The MiniBooNE experiment at the US Fermilab achieved two major milestones recently, as the tank was filled with the last drops of mineral oil and the first trickle of beam was delivered to the temporary absorber. The MiniBooNE experiment is designed to be a definitive investigation of the Los Alamos LSND experiment’s evidence for anti-muon-neutrino to anti-electron-neutrino oscillations, which is the first accelerator-based evidence for oscillations. The detector consists of a 12 m diameter spherical tank covered on the inside by 1280 phototubes (each 20 cm in diameter) in the detector region and by 240 phototubes in the veto region. The tank is filled with 800 tonnes of pure mineral oil, giving a fiducial volume mass of 440 tonnes. The detector is located 500 m downstream of a new neutrino source that is fed by Fermilab’s 8 GeV proton Booster. A 50 m decay pipe following the beryllium target and magnetic focusing horn allows secondary pions to decay into muon-neutrinos with an average energy of about 1 GeV. By switching the horn polarity, a predominately anti-muon-neutrino beam can be produced. An intermediate absorber can be moved into and out of the beam at a distance of 25 m, allowing a systematic check of the neutrino backgrounds.
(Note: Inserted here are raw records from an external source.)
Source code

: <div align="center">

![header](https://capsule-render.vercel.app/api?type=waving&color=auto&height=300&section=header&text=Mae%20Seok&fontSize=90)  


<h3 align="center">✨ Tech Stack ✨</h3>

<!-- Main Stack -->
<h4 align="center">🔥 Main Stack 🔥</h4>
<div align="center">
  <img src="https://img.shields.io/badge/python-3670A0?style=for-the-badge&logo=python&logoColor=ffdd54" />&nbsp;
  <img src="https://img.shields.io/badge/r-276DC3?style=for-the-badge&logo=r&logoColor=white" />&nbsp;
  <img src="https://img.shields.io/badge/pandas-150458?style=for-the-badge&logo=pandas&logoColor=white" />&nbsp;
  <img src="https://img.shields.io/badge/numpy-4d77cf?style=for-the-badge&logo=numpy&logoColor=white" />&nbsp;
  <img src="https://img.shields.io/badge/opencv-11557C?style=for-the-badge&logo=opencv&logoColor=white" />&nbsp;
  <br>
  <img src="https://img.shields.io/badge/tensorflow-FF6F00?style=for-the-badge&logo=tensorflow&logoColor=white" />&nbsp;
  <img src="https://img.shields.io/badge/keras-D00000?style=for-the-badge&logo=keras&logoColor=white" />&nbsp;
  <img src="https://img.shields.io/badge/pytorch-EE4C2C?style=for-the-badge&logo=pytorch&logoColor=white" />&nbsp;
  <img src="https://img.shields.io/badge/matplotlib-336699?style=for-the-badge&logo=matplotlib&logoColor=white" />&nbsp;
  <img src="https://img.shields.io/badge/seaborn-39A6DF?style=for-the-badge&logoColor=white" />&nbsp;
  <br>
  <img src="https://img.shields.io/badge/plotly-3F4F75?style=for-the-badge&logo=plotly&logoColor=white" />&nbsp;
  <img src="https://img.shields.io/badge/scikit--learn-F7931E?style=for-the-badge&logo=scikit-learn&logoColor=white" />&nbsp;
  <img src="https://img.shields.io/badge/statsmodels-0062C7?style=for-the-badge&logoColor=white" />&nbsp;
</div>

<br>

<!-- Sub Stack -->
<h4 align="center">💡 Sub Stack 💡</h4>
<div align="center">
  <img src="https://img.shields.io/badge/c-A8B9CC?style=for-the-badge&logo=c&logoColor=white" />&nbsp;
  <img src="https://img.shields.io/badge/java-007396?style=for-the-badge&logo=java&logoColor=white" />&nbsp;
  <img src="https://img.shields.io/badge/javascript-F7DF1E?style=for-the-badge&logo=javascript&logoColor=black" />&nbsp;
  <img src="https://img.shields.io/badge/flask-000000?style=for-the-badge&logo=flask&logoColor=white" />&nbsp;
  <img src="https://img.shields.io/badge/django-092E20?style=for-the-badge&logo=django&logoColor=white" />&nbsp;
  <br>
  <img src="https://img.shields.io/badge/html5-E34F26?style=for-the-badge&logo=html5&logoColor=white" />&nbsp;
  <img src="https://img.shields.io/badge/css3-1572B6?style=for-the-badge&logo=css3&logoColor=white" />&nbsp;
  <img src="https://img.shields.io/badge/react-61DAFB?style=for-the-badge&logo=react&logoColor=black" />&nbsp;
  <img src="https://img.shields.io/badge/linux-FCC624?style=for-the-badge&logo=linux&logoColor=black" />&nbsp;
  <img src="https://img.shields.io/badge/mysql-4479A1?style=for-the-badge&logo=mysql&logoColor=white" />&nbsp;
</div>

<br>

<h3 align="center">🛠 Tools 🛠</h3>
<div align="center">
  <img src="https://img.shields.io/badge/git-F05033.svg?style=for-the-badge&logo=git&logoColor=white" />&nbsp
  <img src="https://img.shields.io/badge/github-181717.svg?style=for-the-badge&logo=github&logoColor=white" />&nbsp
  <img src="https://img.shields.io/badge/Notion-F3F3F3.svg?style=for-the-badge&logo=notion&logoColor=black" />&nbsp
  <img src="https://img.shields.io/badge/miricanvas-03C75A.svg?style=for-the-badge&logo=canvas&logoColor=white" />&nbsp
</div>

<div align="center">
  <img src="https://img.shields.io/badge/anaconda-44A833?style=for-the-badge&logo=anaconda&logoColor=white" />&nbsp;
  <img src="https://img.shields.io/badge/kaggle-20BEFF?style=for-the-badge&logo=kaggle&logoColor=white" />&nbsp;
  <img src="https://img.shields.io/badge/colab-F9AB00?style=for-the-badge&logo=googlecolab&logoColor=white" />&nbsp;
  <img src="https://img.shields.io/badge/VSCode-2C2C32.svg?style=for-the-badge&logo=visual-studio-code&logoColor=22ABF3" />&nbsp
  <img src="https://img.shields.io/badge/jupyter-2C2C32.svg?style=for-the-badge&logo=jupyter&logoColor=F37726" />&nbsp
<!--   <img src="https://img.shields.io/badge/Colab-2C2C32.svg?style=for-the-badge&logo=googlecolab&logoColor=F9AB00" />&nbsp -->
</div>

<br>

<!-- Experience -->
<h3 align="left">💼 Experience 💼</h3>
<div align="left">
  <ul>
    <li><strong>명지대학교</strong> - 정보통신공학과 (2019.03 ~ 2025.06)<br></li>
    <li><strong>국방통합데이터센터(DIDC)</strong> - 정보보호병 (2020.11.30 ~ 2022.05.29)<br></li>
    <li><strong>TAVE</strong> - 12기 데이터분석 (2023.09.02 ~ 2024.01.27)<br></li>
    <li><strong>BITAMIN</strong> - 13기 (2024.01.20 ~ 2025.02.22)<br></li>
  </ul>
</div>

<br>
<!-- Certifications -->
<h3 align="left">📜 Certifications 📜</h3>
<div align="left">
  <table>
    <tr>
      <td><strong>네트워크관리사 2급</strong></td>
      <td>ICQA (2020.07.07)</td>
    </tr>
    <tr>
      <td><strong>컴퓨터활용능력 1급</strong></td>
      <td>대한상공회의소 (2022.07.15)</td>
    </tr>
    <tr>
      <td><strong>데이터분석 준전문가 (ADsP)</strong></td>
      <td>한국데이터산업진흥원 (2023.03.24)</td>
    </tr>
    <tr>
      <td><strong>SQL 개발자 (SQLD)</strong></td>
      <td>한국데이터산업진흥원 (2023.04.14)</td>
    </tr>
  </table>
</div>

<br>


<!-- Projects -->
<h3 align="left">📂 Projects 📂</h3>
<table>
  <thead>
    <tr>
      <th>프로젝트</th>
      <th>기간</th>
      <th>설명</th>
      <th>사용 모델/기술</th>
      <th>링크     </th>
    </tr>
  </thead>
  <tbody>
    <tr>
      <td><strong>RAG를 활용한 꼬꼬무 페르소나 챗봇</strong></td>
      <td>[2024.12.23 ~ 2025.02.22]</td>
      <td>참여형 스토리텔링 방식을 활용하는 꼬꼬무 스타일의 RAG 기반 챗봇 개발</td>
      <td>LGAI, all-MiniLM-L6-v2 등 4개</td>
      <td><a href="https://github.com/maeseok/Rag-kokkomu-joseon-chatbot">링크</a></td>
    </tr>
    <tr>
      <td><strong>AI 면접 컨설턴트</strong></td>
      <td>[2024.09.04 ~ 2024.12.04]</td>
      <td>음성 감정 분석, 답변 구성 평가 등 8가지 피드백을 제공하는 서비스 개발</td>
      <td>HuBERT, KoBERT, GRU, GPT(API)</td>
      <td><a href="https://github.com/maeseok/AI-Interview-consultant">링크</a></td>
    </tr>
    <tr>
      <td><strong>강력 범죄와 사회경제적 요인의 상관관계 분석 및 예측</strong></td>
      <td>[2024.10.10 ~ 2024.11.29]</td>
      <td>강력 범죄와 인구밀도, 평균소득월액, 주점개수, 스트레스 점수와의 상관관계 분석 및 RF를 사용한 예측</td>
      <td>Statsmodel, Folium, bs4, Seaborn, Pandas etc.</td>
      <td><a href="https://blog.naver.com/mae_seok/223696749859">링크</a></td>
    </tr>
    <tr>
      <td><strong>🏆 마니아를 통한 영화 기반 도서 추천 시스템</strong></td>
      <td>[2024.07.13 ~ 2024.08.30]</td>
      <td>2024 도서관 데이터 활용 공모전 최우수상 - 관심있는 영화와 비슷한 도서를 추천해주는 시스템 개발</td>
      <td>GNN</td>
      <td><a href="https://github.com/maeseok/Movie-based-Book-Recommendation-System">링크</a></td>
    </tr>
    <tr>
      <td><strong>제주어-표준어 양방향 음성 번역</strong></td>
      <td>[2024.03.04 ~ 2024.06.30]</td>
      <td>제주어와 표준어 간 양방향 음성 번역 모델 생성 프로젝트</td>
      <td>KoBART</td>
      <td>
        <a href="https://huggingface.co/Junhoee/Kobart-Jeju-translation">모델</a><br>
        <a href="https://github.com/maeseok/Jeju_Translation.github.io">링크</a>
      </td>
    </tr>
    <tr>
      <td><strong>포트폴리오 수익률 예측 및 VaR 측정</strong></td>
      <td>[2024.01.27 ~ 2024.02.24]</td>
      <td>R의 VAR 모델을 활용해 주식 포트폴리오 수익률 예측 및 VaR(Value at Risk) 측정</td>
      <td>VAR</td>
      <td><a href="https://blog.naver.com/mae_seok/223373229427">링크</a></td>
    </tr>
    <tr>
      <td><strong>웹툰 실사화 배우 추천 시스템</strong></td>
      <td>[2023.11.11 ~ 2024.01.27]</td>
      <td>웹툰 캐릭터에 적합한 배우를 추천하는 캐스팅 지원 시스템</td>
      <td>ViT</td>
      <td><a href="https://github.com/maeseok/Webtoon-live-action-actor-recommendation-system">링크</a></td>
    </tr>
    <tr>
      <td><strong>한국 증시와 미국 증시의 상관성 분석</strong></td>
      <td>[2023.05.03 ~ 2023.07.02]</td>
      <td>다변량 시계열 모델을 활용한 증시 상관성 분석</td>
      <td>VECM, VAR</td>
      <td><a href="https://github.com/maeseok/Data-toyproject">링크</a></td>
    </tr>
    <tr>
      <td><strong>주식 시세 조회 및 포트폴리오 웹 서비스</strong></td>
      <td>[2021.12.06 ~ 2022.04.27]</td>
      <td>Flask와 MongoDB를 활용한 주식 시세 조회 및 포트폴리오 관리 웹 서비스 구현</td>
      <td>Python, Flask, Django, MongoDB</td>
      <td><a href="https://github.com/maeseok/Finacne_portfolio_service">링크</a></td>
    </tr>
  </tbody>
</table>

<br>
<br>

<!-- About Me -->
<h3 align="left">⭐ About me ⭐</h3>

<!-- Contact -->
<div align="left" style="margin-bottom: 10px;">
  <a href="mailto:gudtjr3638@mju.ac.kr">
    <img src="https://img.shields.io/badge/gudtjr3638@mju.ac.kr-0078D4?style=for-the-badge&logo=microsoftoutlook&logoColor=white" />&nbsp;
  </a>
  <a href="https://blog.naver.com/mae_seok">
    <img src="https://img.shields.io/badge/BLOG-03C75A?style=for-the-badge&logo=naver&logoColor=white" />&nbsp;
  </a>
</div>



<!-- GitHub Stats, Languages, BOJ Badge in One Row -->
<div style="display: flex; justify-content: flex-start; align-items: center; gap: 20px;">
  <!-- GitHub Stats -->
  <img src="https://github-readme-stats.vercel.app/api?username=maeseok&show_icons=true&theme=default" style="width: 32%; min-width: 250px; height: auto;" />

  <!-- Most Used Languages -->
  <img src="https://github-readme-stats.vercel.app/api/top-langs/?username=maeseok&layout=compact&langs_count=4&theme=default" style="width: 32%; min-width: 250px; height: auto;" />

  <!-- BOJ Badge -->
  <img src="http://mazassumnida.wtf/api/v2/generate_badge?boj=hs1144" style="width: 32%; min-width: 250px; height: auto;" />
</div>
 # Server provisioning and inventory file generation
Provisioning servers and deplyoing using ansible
The MiniBooNE detector oil fill finished on 3 May, and the detector is now complete and taking data with cosmic rays and laser calibration flasks. The beamline commissioning is under way, with the first beam delivered to the temporary absorber; data-taking with neutrinos will begin this summer after the magnetic focusing horn is installed and the neutrino beamline is completed. With 5 ¥ 1020 protons on target (about a year at design intensity), MiniBooNE will be able to cover the entire LSND allowed region with high sensitivity (>5 sigma). If the LSND oscillation signal is verified, then a second detector (BooNE) will be proposed to be built at the appropriate distance from the neutrino source, which will allow a precision measurement of the oscillation parameters and a search for CP and CPT violation.